According to the Cancer Prevention Coalition (CPC), cosmetics are the least-regulated products under the Federal Food, Drug and Cosmetic Act (FFDCA). In addition, the FDA estimates that less than 40 percent of the nation’s 2,000-plus cosmetic manufacturers are registered with the FDA.

“It’s hard to choose which cosmetic lines to stay away from, since many have harmful ingredients,” says Natalie Rubio, an aesthetician and former Aveda skin care therapist. “The products consumers should be most concerned with are those with a powder consistency.

Companies often use talc [talcum powder] as the base to create these products.”

While studies linking talcum powder and cancer have had mixed results, some studies have reported a slightly increased risk of ovarian cancer with talcum powder use, according to the American Cancer Society.

Risky business

Rubio says harmful ingredients in cosmetics can cause conditions ranging from acne, premature aging and allergic reactions to skin depigmentation and respiratory irritation.

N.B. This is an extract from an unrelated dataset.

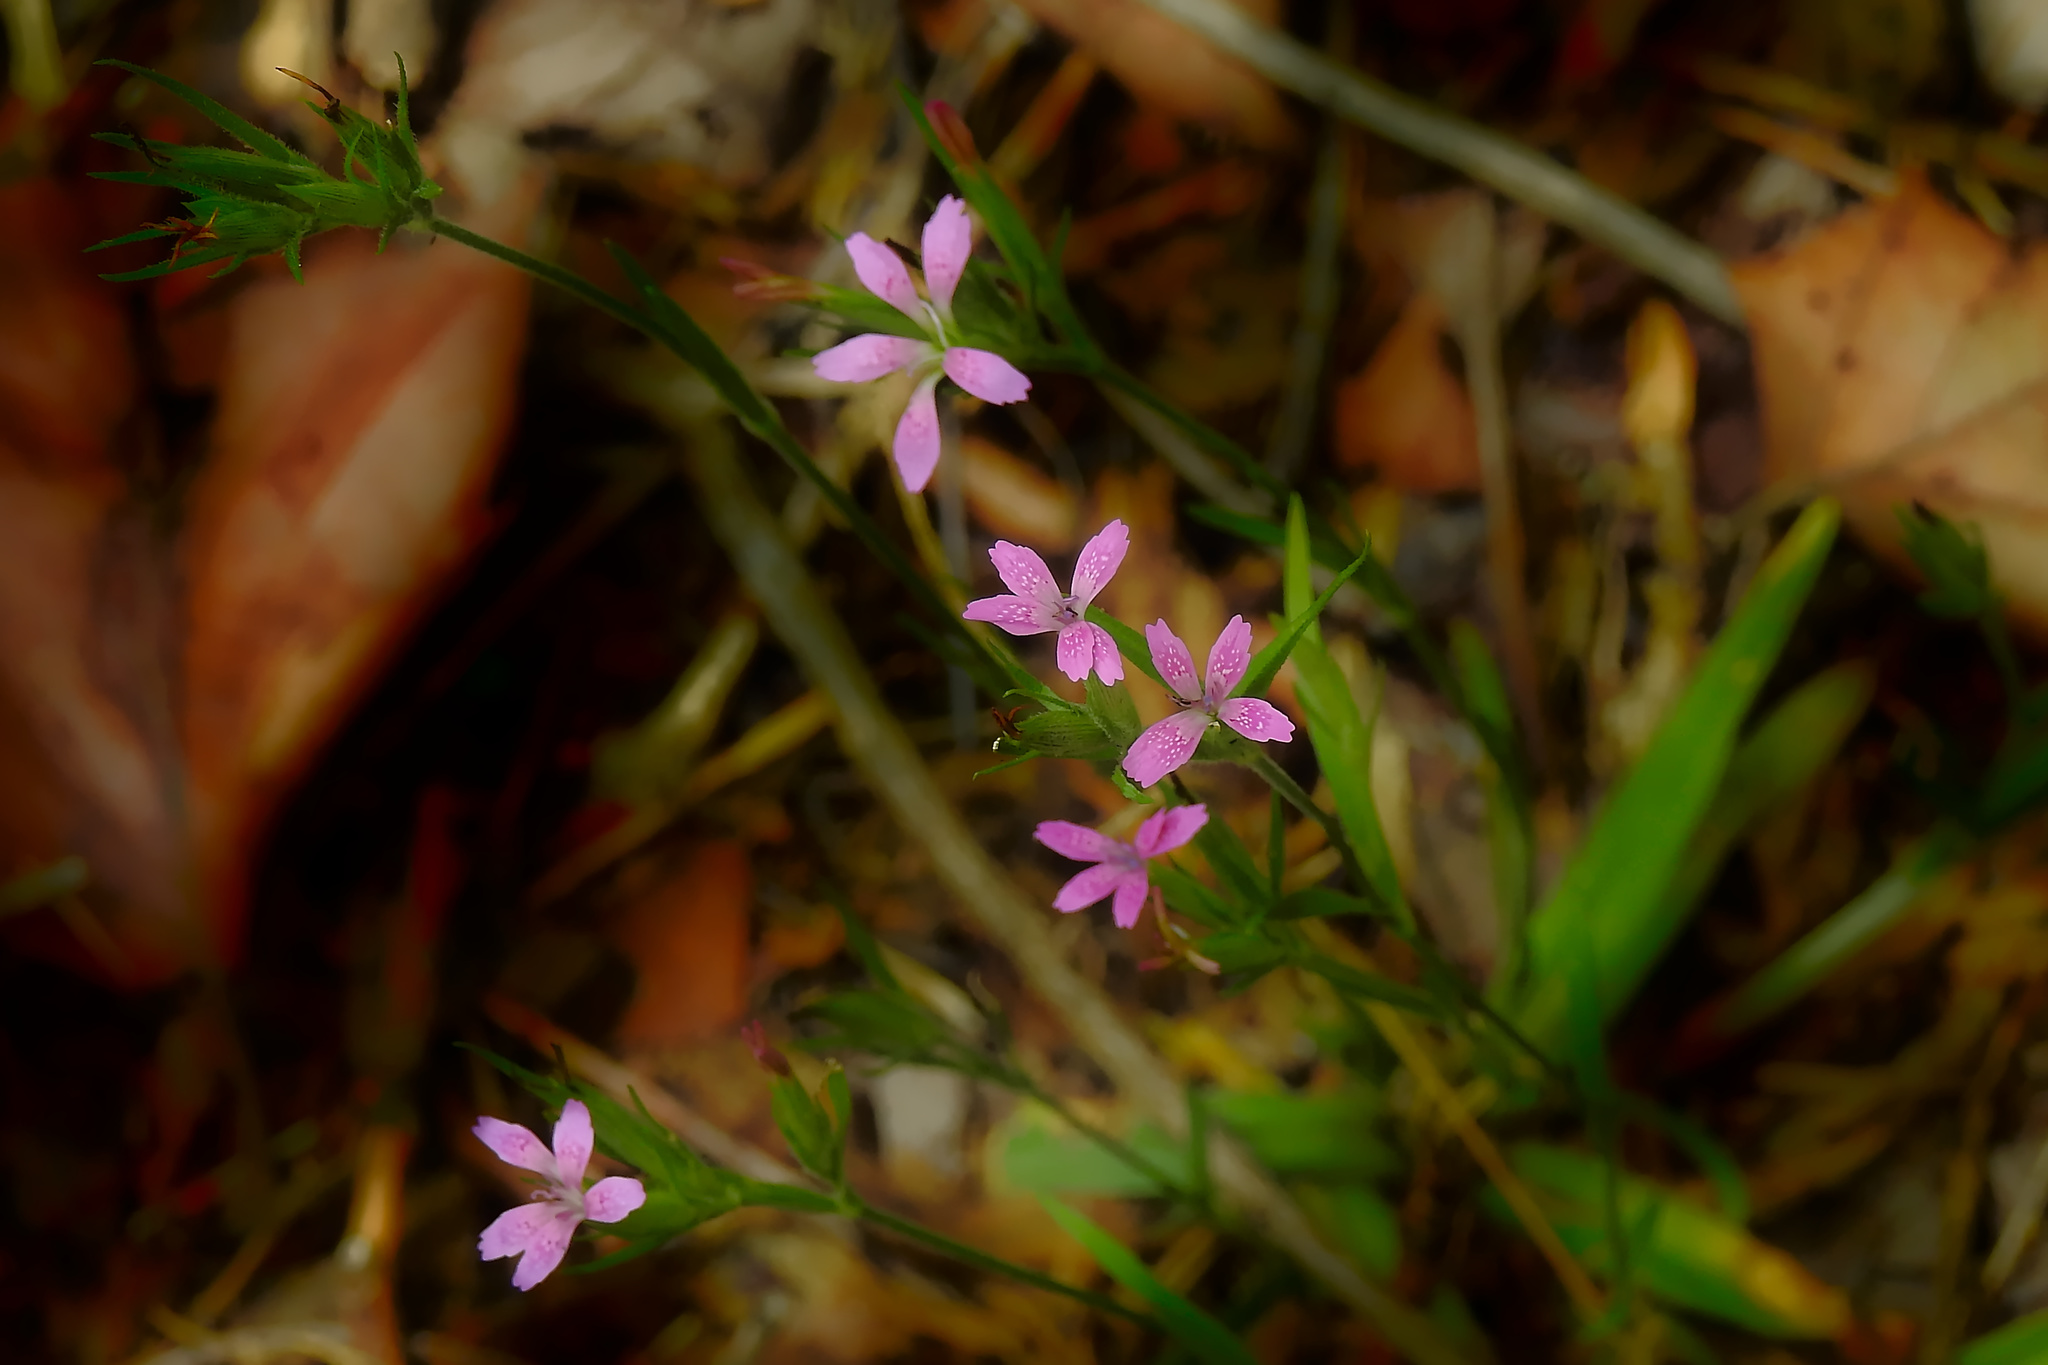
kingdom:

“The consumer would be shocked to learn that most of the industry is not regulated. Yes, there is the FDA, but it doesn’t regulate what manufacturers are putting into the products,” Rubio says.

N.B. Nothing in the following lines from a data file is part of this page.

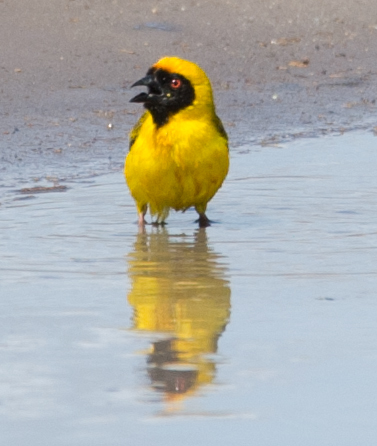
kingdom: Animalia
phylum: Chordata
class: Aves
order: Passeriformes
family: Ploceidae
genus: Ploceus
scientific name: Ploceus velatus
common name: Southern masked weaver
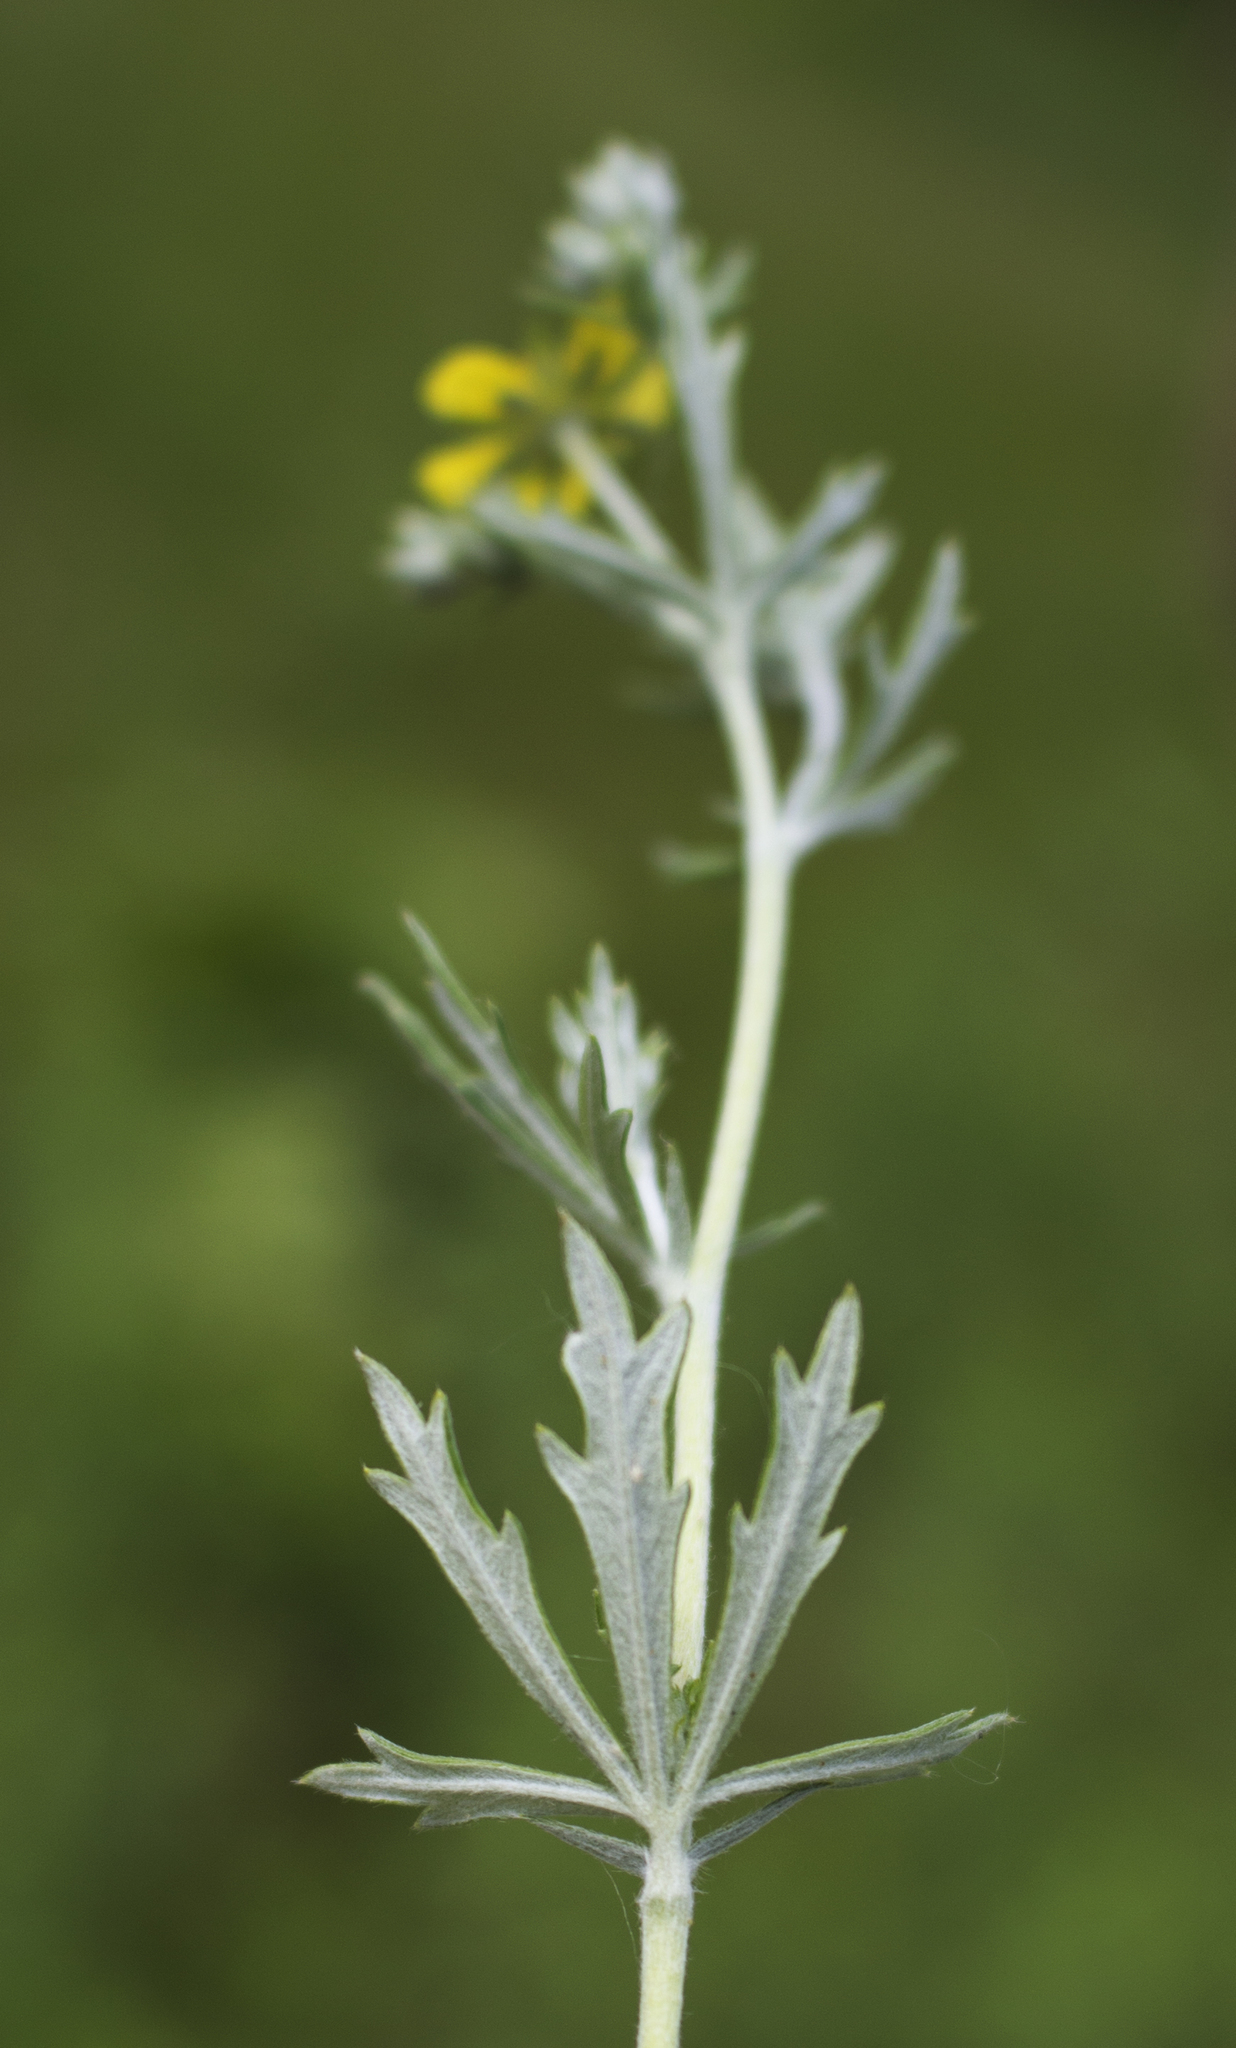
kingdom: Plantae
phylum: Tracheophyta
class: Magnoliopsida
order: Rosales
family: Rosaceae
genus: Potentilla
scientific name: Potentilla argentea
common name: Hoary cinquefoil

While women often reach for makeup to help improve the look and feel of their skin, Rubio says good skin care begins with diet. Money spent on expensive products will go to waste without proper hydration and nutrition, she notes. She suggests women pay attention to dietary allergies when shopping for makeup — if you are allergic to gluten, for example, purchase makeup that’s gluten-free.

While Rubio recommends using products that contain SPF (sun protection factor), sunscreens with SPF values of 50 or more contain harmful chemicals, she notes.

What cosmetics does Rubio recommend? She likes BareMinerals, Aveda and Gabriel cosmetics. “They help achieve and maintain healthy skin, rather than break it down from within,” she says.

Because it’s difficult to tell which skin products are damaging, be sure to rinse off creams, oils or lotions thoroughly at the end of every day. The CPC says using cold water can reduce the amount of harmful chemicals absorbed by the skin.

For information about specific products, visit Environmental Working Group.

Allyson Marrs is a Pacific Northwest native, which means she always has a great fleece nearby. A writer with a special interest in health and wellness, she loves to silence her mind with great movies and TV.

The List

  • Talc, closely related to asbestos. Typically found in powders (such as loose and pressed facial powders) and baby powder. According to the CPC, a 1993 National Toxicology Program report found that cosmetic-grade talc caused tumors in animal subjects. Studies are still divided on talc’s potential harms.
  • Paraben preservatives (methyl, propyl, butyl and ethyl). Look for it in foundation, concealers, mascara, sunscreen, hair dyes, conditioners, styling gel and nail creams, according to Green Living. Can disrupt your hormones as they mimic natural estrogens and have been linked to breast cancer and skin rashes.
  • Bronopol. It acts as a preservative in eye products, lip products, concealers, body care and hair care, according to the CRC Handbook of Food, Drug, and Cosmetic Excipients. Chemical use can cause redness and stinging of the eyes, sore throat, skin irritation, and can lead to the formation of carcinogenic nitrosamines, according to the CPC.
  • Diethanolamine (DEA). It’s used as a wetting agent in shampoos, lotions, creams and other cosmetics, according to the CPC. When DEA reacts with other ingredients in cosmetics, it becomes harmful, and can form the carcinogen nitrosodiethanolamine (NDEA), which is absorbed through skin and linked to stomach, esophagus, liver and bladder cancers.
  • Propylene/butylene glycol (PG). PG is commonly used in lipstick, lotion, body wash, conditioner and deodorant as a cheap substitute for glycerine, which retains moisture, according to Green Living. Possible link to brain, liver and kidney abnormalities; can cause central nervous system depression, respiratory irregularities and weakened cellular structure.